- _Task requirements_: Repeat the data word for word, excluding every picture.

- _Data supplied_:
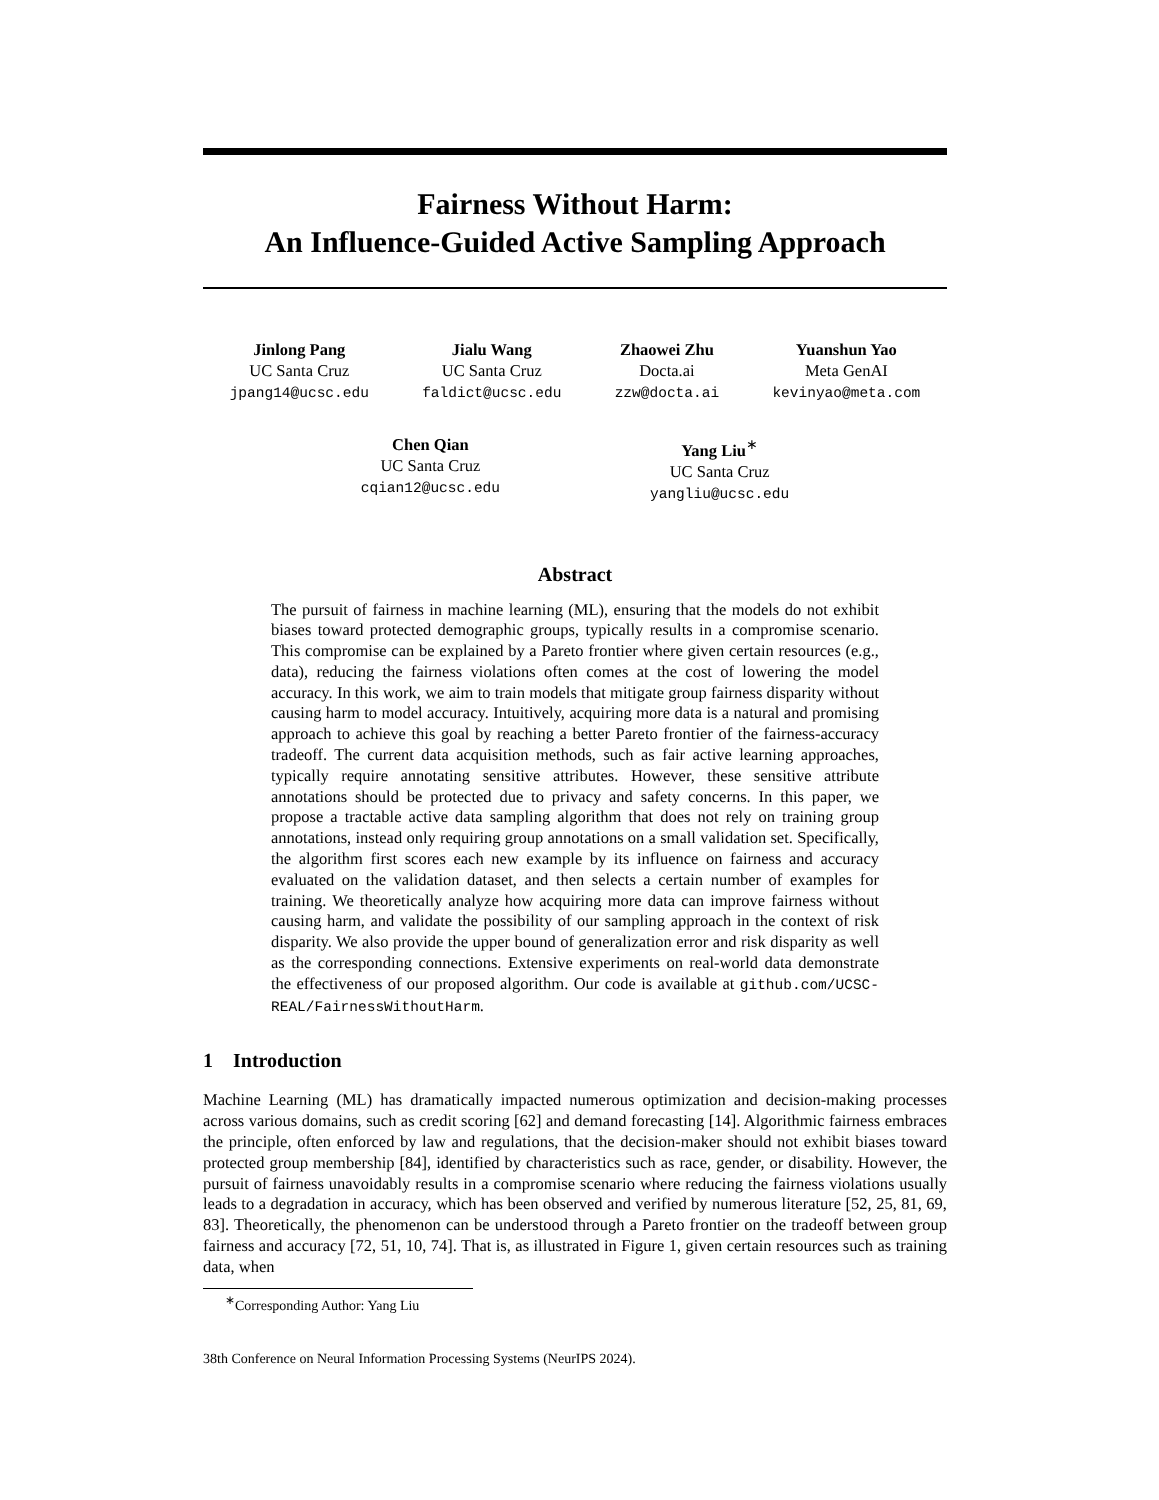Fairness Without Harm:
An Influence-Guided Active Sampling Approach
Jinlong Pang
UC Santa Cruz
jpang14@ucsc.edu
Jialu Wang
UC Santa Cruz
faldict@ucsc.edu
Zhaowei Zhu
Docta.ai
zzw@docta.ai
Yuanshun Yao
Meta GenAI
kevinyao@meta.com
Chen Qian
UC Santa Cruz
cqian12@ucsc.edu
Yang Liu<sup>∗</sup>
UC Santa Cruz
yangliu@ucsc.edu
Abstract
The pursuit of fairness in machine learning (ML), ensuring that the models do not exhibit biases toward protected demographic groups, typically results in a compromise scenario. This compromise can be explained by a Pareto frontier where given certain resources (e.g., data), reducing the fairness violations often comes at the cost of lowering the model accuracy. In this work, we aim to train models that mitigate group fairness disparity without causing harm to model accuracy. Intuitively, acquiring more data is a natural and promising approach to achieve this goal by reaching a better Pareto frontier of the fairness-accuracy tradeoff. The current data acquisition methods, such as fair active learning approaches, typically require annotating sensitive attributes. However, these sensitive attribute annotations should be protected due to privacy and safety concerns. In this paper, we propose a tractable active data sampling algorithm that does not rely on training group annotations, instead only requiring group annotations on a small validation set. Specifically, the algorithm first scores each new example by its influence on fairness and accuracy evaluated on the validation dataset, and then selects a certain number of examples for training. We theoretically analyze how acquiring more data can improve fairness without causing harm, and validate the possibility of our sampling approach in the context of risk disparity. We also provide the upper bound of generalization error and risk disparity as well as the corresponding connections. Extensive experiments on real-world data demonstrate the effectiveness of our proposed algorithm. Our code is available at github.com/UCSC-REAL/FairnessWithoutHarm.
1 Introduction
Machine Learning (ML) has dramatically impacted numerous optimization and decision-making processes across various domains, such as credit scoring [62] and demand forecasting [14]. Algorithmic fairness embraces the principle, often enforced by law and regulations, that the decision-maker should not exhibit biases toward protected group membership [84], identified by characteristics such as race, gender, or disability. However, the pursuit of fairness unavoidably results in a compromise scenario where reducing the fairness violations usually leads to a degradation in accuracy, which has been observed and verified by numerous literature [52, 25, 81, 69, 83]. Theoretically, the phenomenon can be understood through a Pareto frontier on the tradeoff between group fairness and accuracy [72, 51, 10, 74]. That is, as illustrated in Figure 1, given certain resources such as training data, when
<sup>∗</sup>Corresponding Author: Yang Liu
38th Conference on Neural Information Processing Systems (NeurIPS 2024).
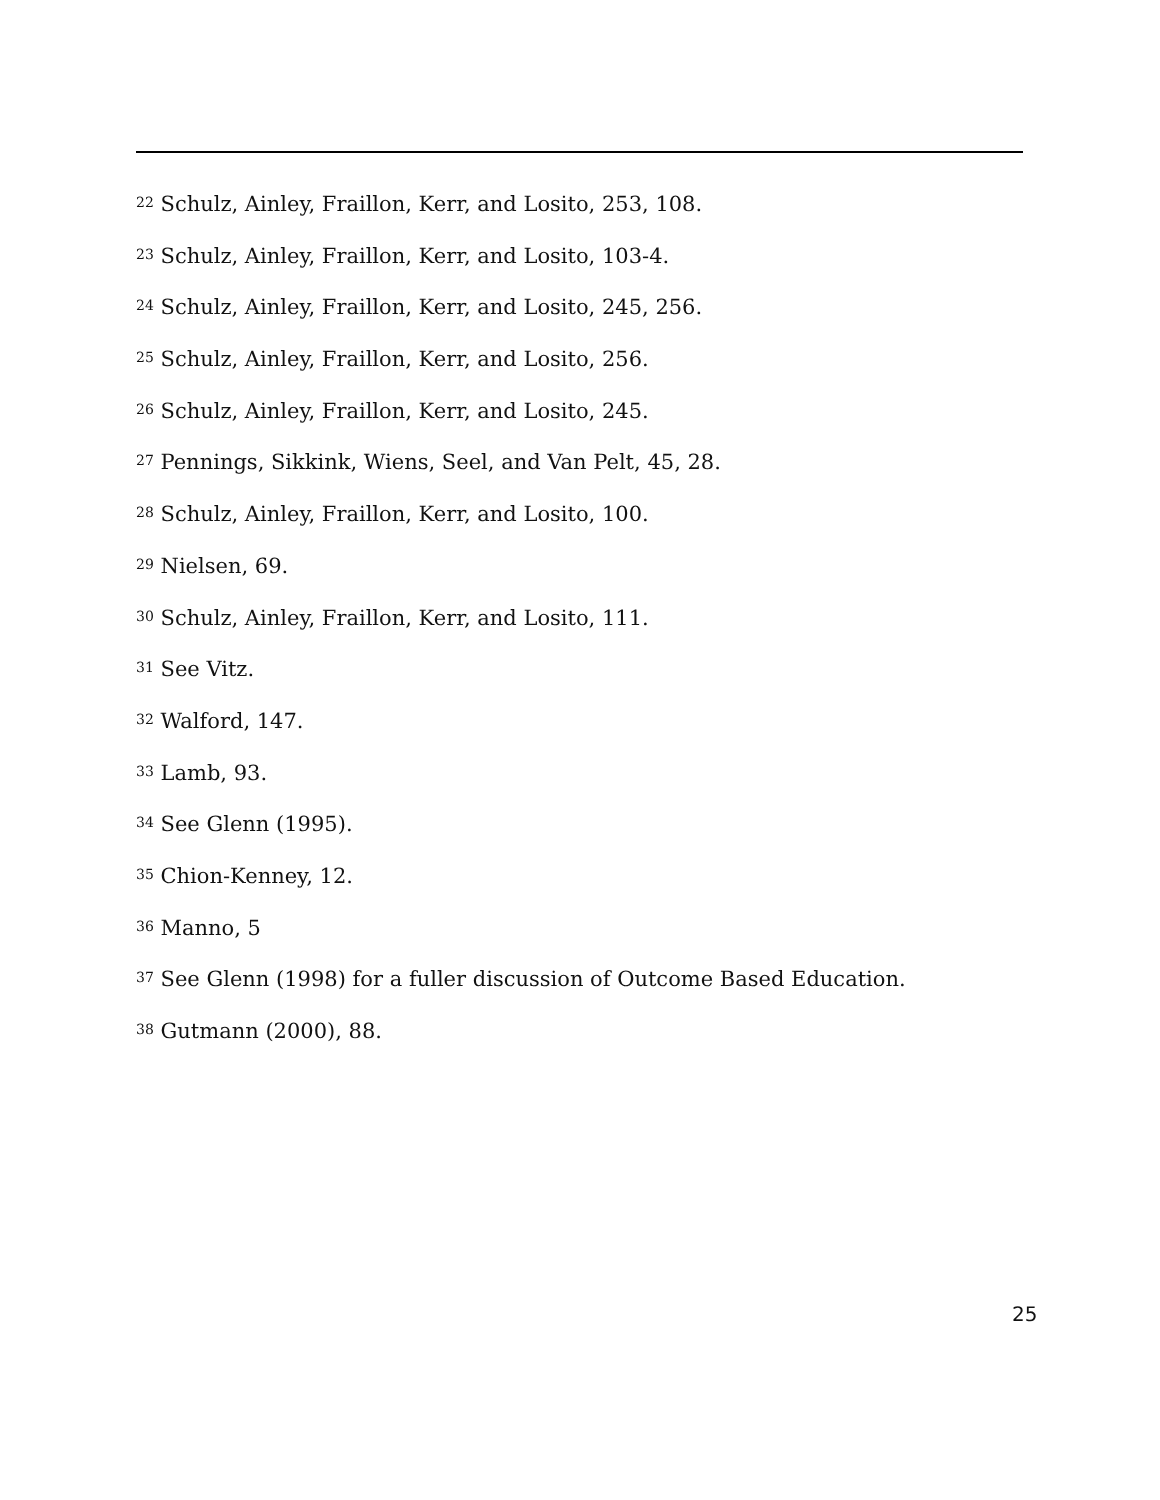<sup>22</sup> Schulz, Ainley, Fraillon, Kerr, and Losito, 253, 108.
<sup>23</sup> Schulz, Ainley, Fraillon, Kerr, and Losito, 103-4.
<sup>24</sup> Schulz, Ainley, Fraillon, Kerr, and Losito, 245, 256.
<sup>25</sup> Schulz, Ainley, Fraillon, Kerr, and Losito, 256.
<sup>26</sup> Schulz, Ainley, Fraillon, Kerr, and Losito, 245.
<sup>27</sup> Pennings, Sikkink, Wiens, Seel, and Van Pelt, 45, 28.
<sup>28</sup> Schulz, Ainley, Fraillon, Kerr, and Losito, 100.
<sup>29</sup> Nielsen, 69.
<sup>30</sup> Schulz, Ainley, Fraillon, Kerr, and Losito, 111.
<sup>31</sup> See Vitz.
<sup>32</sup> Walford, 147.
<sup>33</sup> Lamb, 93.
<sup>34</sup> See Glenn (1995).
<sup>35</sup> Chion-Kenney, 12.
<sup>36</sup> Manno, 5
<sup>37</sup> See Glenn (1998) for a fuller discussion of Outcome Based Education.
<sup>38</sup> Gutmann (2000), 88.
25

- _Answer box_:
Fairness Without Harm:
An Influence-Guided Active Sampling Approach
Jinlong Pang
UC Santa Cruz
jpang14@ucsc.edu
Jialu Wang
UC Santa Cruz
faldict@ucsc.edu
Zhaowei Zhu
Docta.ai
zzw@docta.ai
Yuanshun Yao
Meta GenAI
kevinyao@meta.com
Chen Qian
UC Santa Cruz
cqian12@ucsc.edu
Yang Liu<sup>∗</sup>
UC Santa Cruz
yangliu@ucsc.edu
Abstract
The pursuit of fairness in machine learning (ML), ensuring that the models do not exhibit biases toward protected demographic groups, typically results in a compromise scenario. This compromise can be explained by a Pareto frontier where given certain resources (e.g., data), reducing the fairness violations often comes at the cost of lowering the model accuracy. In this work, we aim to train models that mitigate group fairness disparity without causing harm to model accuracy. Intuitively, acquiring more data is a natural and promising approach to achieve this goal by reaching a better Pareto frontier of the fairness-accuracy tradeoff. The current data acquisition methods, such as fair active learning approaches, typically require annotating sensitive attributes. However, these sensitive attribute annotations should be protected due to privacy and safety concerns. In this paper, we propose a tractable active data sampling algorithm that does not rely on training group annotations, instead only requiring group annotations on a small validation set. Specifically, the algorithm first scores each new example by its influence on fairness and accuracy evaluated on the validation dataset, and then selects a certain number of examples for training. We theoretically analyze how acquiring more data can improve fairness without causing harm, and validate the possibility of our sampling approach in the context of risk disparity. We also provide the upper bound of generalization error and risk disparity as well as the corresponding connections. Extensive experiments on real-world data demonstrate the effectiveness of our proposed algorithm. Our code is available at github.com/UCSC-REAL/FairnessWithoutHarm.
1 Introduction
Machine Learning (ML) has dramatically impacted numerous optimization and decision-making processes across various domains, such as credit scoring [62] and demand forecasting [14]. Algorithmic fairness embraces the principle, often enforced by law and regulations, that the decision-maker should not exhibit biases toward protected group membership [84], identified by characteristics such as race, gender, or disability. However, the pursuit of fairness unavoidably results in a compromise scenario where reducing the fairness violations usually leads to a degradation in accuracy, which has been observed and verified by numerous literature [52, 25, 81, 69, 83]. Theoretically, the phenomenon can be understood through a Pareto frontier on the tradeoff between group fairness and accuracy [72, 51, 10, 74]. That is, as illustrated in Figure 1, given certain resources such as training data, when
<sup>∗</sup>Corresponding Author: Yang Liu
38th Conference on Neural Information Processing Systems (NeurIPS 2024).
<sup>22</sup> Schulz, Ainley, Fraillon, Kerr, and Losito, 253, 108.
<sup>23</sup> Schulz, Ainley, Fraillon, Kerr, and Losito, 103-4.
<sup>24</sup> Schulz, Ainley, Fraillon, Kerr, and Losito, 245, 256.
<sup>25</sup> Schulz, Ainley, Fraillon, Kerr, and Losito, 256.
<sup>26</sup> Schulz, Ainley, Fraillon, Kerr, and Losito, 245.
<sup>27</sup> Pennings, Sikkink, Wiens, Seel, and Van Pelt, 45, 28.
<sup>28</sup> Schulz, Ainley, Fraillon, Kerr, and Losito, 100.
<sup>29</sup> Nielsen, 69.
<sup>30</sup> Schulz, Ainley, Fraillon, Kerr, and Losito, 111.
<sup>31</sup> See Vitz.
<sup>32</sup> Walford, 147.
<sup>33</sup> Lamb, 93.
<sup>34</sup> See Glenn (1995).
<sup>35</sup> Chion-Kenney, 12.
<sup>36</sup> Manno, 5
<sup>37</sup> See Glenn (1998) for a fuller discussion of Outcome Based Education.
<sup>38</sup> Gutmann (2000), 88.
25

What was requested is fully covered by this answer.